Below are the records; pull every line that includes "lines".

▬▬▬

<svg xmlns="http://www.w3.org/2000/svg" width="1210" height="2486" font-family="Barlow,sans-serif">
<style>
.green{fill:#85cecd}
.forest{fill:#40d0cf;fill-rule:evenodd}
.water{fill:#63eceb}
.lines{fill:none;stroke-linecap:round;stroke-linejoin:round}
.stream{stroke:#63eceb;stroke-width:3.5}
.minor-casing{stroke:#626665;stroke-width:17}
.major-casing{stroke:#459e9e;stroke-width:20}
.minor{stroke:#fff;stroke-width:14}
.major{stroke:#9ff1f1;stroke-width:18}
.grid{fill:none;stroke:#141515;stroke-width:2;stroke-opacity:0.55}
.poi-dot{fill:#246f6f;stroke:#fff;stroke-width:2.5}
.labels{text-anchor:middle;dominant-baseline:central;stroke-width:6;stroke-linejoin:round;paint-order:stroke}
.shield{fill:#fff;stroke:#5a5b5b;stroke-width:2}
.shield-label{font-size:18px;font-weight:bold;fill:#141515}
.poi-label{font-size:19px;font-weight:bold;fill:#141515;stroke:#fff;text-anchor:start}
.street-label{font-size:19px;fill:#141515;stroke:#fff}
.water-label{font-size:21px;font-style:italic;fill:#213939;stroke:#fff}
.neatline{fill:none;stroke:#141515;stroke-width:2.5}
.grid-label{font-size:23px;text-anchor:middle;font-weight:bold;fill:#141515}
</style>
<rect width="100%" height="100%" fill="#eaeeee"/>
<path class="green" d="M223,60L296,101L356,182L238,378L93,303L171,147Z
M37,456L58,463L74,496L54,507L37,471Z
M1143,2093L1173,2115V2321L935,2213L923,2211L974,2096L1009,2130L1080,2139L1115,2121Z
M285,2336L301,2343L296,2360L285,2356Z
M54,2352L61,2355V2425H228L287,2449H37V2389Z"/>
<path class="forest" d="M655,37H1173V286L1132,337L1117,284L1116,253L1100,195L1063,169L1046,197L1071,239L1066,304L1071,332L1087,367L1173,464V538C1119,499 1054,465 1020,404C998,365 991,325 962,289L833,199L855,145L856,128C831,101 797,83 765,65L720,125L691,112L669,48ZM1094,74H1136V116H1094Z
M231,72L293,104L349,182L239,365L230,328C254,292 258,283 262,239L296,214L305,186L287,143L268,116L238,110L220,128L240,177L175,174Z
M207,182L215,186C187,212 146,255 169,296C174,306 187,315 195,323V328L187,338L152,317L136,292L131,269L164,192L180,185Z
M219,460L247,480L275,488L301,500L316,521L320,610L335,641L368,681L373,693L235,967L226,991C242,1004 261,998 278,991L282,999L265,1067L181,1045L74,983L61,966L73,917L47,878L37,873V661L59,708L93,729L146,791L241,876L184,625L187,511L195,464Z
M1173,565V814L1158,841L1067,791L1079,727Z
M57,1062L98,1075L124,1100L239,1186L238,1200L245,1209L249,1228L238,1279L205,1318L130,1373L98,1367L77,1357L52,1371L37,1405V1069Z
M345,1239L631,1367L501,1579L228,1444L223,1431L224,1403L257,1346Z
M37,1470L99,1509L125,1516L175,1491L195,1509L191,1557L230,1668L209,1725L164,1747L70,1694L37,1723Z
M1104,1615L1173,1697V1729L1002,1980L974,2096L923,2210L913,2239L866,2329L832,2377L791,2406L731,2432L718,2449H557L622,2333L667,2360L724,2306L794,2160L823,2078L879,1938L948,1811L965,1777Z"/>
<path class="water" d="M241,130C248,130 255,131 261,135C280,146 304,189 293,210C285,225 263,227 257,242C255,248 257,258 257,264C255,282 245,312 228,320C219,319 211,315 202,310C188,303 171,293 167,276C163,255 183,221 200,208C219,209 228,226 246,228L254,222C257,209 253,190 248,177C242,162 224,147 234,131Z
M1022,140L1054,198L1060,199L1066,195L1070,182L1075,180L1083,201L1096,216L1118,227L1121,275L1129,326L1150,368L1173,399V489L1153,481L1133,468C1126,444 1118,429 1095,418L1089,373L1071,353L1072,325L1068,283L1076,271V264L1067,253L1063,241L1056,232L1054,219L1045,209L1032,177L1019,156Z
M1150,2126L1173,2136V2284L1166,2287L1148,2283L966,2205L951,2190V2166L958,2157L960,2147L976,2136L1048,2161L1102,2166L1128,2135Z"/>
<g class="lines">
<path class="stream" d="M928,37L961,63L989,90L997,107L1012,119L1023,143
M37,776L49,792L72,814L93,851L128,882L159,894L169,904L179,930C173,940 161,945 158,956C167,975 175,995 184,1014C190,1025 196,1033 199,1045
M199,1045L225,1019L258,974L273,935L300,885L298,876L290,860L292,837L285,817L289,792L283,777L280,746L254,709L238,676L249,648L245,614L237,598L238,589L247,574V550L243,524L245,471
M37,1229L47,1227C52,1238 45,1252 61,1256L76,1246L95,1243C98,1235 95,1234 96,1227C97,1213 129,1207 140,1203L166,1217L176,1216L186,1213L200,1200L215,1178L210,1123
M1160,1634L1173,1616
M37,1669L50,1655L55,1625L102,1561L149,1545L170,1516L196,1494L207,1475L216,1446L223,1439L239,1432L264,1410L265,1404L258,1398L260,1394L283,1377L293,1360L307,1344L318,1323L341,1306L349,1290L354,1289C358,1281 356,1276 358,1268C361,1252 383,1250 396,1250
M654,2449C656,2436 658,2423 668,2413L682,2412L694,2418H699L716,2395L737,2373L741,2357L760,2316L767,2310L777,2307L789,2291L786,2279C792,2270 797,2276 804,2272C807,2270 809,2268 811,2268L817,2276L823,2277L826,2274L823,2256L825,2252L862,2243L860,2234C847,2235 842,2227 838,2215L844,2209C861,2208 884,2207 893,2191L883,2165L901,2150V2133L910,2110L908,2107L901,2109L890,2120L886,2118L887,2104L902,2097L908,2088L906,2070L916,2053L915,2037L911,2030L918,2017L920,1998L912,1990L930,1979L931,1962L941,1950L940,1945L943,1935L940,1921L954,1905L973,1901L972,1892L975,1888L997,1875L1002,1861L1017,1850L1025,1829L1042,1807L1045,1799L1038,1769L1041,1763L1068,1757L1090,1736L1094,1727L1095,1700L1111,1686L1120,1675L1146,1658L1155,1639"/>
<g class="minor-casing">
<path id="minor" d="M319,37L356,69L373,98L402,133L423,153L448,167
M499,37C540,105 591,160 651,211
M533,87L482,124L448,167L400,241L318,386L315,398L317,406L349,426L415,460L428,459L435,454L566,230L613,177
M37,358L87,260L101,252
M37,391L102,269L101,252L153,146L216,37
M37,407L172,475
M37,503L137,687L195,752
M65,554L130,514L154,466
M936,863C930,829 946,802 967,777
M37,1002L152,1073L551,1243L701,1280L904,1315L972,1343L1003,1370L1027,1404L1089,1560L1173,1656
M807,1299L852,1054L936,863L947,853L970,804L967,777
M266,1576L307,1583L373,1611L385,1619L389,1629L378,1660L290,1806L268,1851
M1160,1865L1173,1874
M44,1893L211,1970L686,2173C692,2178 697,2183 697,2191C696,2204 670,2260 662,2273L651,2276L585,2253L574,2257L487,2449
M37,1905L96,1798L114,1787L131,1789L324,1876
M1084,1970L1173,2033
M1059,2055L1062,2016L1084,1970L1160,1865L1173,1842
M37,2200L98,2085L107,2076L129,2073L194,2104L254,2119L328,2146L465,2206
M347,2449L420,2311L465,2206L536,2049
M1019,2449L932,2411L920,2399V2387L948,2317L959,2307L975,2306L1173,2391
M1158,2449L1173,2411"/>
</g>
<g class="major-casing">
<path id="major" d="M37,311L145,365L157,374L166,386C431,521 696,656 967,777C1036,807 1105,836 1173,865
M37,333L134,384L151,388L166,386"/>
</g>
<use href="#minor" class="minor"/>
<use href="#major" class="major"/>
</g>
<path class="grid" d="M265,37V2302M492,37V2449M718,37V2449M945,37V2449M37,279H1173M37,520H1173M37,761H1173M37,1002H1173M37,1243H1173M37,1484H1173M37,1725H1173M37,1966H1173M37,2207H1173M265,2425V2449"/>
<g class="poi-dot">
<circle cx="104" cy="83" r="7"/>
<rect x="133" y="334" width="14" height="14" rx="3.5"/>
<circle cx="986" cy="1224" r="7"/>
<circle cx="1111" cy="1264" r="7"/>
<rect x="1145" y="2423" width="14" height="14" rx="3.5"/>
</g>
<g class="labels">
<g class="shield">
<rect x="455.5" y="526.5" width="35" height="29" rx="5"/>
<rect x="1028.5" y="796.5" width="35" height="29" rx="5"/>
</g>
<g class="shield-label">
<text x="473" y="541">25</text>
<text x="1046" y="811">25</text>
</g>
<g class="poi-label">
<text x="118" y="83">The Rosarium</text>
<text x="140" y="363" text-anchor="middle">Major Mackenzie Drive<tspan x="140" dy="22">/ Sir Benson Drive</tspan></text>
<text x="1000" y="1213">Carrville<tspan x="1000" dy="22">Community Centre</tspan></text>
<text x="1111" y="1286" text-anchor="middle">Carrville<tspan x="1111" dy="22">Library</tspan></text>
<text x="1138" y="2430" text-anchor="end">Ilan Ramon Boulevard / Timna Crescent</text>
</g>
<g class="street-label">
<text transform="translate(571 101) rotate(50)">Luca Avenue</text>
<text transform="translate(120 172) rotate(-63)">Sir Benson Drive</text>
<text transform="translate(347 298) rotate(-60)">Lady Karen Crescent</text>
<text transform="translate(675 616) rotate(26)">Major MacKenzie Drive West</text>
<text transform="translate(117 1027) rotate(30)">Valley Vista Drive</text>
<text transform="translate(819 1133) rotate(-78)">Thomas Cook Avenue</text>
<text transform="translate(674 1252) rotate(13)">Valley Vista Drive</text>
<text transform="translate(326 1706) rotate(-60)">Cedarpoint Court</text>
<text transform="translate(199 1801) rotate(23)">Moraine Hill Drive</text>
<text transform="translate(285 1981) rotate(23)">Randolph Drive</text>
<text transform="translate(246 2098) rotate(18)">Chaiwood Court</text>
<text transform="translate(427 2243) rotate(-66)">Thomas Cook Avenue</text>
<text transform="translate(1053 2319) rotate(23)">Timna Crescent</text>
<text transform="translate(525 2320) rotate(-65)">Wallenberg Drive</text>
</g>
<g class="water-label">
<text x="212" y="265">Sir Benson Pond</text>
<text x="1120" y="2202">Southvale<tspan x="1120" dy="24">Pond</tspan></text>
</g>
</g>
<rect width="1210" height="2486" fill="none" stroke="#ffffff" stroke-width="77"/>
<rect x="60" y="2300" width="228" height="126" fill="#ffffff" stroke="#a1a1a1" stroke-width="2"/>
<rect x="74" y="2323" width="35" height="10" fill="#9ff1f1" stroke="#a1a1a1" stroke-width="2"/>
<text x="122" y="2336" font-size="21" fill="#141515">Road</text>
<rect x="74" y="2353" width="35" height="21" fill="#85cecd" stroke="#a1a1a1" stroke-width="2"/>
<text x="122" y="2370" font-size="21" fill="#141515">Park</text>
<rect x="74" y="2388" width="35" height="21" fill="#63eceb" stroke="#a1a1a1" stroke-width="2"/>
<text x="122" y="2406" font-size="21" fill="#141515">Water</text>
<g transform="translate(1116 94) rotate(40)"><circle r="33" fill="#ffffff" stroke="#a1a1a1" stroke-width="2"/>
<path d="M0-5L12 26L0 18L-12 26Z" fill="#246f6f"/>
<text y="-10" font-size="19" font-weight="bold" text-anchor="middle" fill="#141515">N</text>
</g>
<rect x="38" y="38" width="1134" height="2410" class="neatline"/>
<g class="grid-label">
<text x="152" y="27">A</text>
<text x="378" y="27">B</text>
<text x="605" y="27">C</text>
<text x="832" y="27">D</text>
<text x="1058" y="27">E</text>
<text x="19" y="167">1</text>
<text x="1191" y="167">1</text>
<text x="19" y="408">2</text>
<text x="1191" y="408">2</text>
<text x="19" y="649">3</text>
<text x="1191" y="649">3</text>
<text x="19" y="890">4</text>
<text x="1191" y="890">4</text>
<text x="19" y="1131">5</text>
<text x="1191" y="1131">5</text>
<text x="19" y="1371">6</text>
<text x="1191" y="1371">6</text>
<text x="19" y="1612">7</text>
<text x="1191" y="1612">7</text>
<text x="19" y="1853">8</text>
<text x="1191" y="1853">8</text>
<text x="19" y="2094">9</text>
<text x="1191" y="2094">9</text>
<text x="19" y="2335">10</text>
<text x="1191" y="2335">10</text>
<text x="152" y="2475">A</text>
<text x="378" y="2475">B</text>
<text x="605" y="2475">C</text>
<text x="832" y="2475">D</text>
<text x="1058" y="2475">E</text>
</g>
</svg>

▬▬▬

RESPONSE FOR THIS EXERCISE:
.lines{fill:none;stroke-linecap:round;stroke-linejoin:round}
<g class="lines">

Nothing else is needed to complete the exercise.